April 08, 1986|WILLIAM J. EATON | Times Staff Writer

MOSCOW — Soviet leader Mikhail S. Gorbachev, on a meet-the-people trip to the industrial city of Kuibyshev, disclosed Monday that laws will be enacted to crack down on speculators and black market operators he referred to as "a few sly ones."

In a street corner chat with a group of citizens, Gorbachev listed better housing as one of his top priorities.

"How is life in Kuibyshev?" he was shown asking in a report broadcast on the main evening television news program.

"Fine," a woman replied.

Another woman put in, "No worse than anywhere else."

'A Right Answer'

"That's a right answer," Gorbachev said. "When people say everything is all right, then I begin to have doubts. It never happens that everything is fine."

There are a lot of good things in the Soviet Union, he said, "but we don't have enough of the good things to go around."

There have been widespread complaints about the perpetual housing shortage, and Gorbachev addressed this problem directly.

"The first order of the day," he said, "is to solve the housing problem--housing, food and the quality of goods."

The TV report showed applauding crowds, standing three or four deep on a street corner, greeting Gorbachev as he arrived in Kuibyshev, a Volga River city with a population of 1.3 million. Gorbachev's wife, Raisa, accompanied him, and she appeared several times in the televised report. She was not identified by name, however.

Politician's Style

With a friendly smile and the down-to-earth style of a campaigning American politician, Gorbachev said that workers' productivity was related to the quality of their living conditions.

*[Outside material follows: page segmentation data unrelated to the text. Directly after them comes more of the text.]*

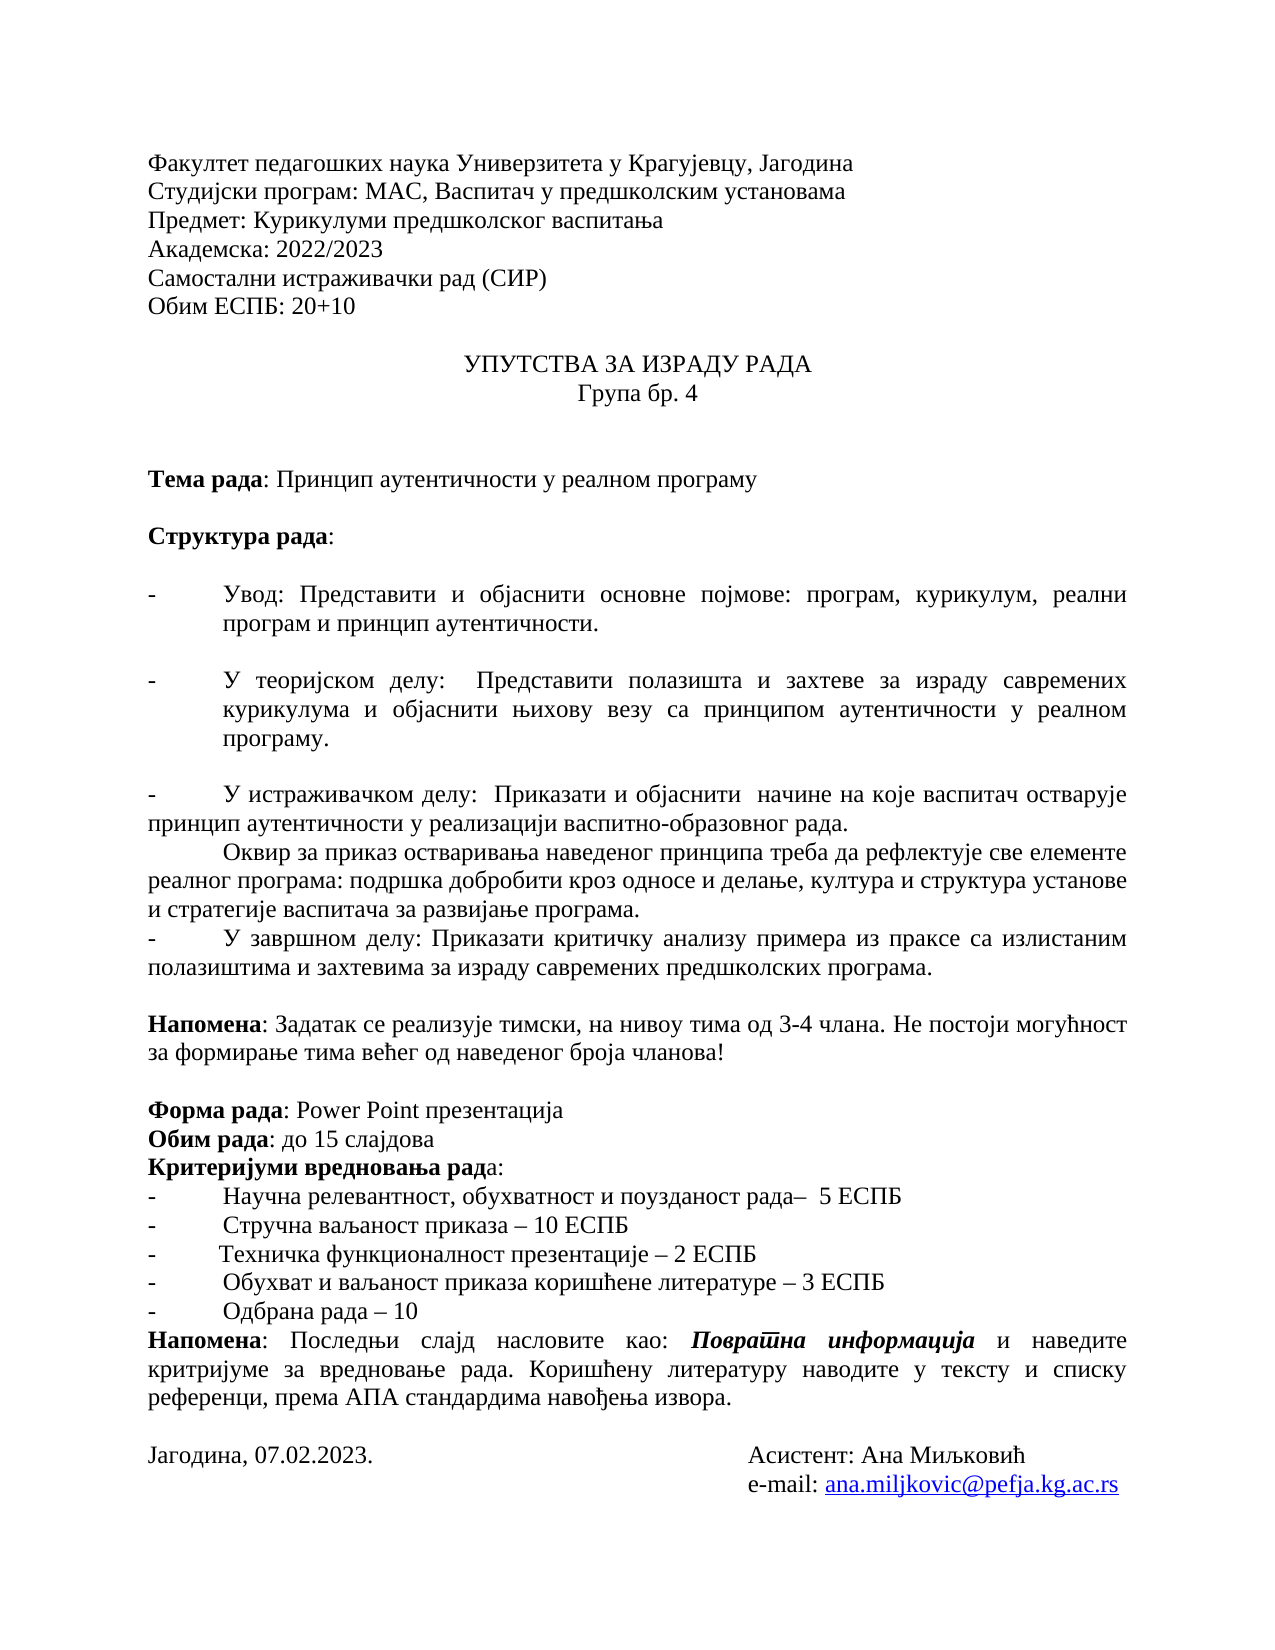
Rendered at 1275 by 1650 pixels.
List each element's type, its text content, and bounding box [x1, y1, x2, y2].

text - Одбрана рада – 10 [148, 1296, 1127, 1325]
text Обим ЕСПБ: 20+10 [148, 291, 1127, 320]
text - Стручна ваљаност приказа – 10 ЕСПБ [148, 1210, 1127, 1239]
text Напомена: Задатак се реализује тимски, на нивоу тима од 3-4 члана. Не постоји могућност за формирање тима већег од наведеног броја чланова! [148, 1009, 1127, 1066]
text Студијски програм: МАС, Васпитач у предшколским установама [148, 176, 1127, 205]
text Предмет: Курикулуми предшколског васпитања [148, 205, 1127, 234]
text Структура рада: [148, 521, 1127, 550]
text Јагодина, 07.02.2023. Асистент: Ана Миљковић [148, 1440, 1127, 1469]
text Академска: 2022/2023 [148, 234, 1127, 263]
text Напомена: Последњи слајд насловите као: Повратна информација и наведите критријуме за вредновање рада. Коришћену литературу наводите у тексту и списку референци, према АПА стандардима навођења извора. [148, 1325, 1127, 1411]
text Факултет педагошких наука Универзитета у Крагујевцу, Јагодина [148, 148, 1127, 176]
text Форма рада: Power Point презентација [148, 1095, 1127, 1124]
text Обим рада: до 15 слајдова [148, 1124, 1127, 1152]
text Оквир за приказ остваривања наведеног принципа треба да рефлектује све елементе реалног програма: подршка добробити кроз односе и делање, култура и структура установе и стратегије васпитача за развијање програма. [148, 837, 1127, 923]
text e-mail: ana.miljkovic@pefja.kg.ac.rs [148, 1469, 1127, 1497]
text - Обухват и ваљаност приказа коришћене литературе – 3 ЕСПБ [148, 1267, 1127, 1296]
text - Научна релевантност, обухватност и поузданост рада– 5 ЕСПБ [148, 1181, 1127, 1210]
text УПУТСТВА ЗА ИЗРАДУ РАДА [148, 349, 1127, 378]
text Група бр. 4 [148, 378, 1127, 406]
text Критеријуми вредновања рада: [148, 1152, 1127, 1181]
text Тема рада: Принцип аутентичности у реалном програму [148, 464, 1127, 493]
text - У теоријском делу: Представити полазишта и захтеве за израду савремених курикулума и објаснити њихову везу са принципом аутентичности у реалном програму. [148, 665, 1127, 751]
text - Техничка функционалност презентације – 2 ЕСПБ [148, 1239, 1127, 1267]
text - У завршном делу: Приказати критичку анализу примера из праксе са излистаним полазиштима и захтевима за израду савремених предшколских програма. [148, 923, 1127, 981]
text Самостални истраживачки рад (СИР) [148, 263, 1127, 291]
text - У истраживачком делу: Приказати и објаснити начине на које васпитач остварује принцип аутентичности у реализацији васпитно-образовног рада. [148, 779, 1127, 837]
text - Увод: Представити и објаснити основне појмове: програм, курикулум, реални програм и принцип аутентичности. [148, 579, 1127, 636]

Therefore, he said, it makes sense to provide good housing and adequate food and services so that workers will be in the mood to do a good job.

"You probably feel the change that's taking place," Gorbachev said.

Gorbachev said that conditions were tough last year but that they have improved in 1986, thanks to hard work. "We can't achieve anything if people are not in a mood to work," he said.

The Soviet Union has based its hopes for faster economic growth in the next five years mainly on increased labor productivity.

Gorbachev said the Soviet Union should set an example for the world, and he indicated that the government will take steps to discourage speculation, black market operations and the theft of state property.

"We have a few sly ones who want to live beyond their means," he said. "We know who they are, and you do too. We've already discussed this at the Politburo (of the Communist Party). This is the first time I have told you secrets like this, but soon laws on this unearned income will be made public. We'll put things in order."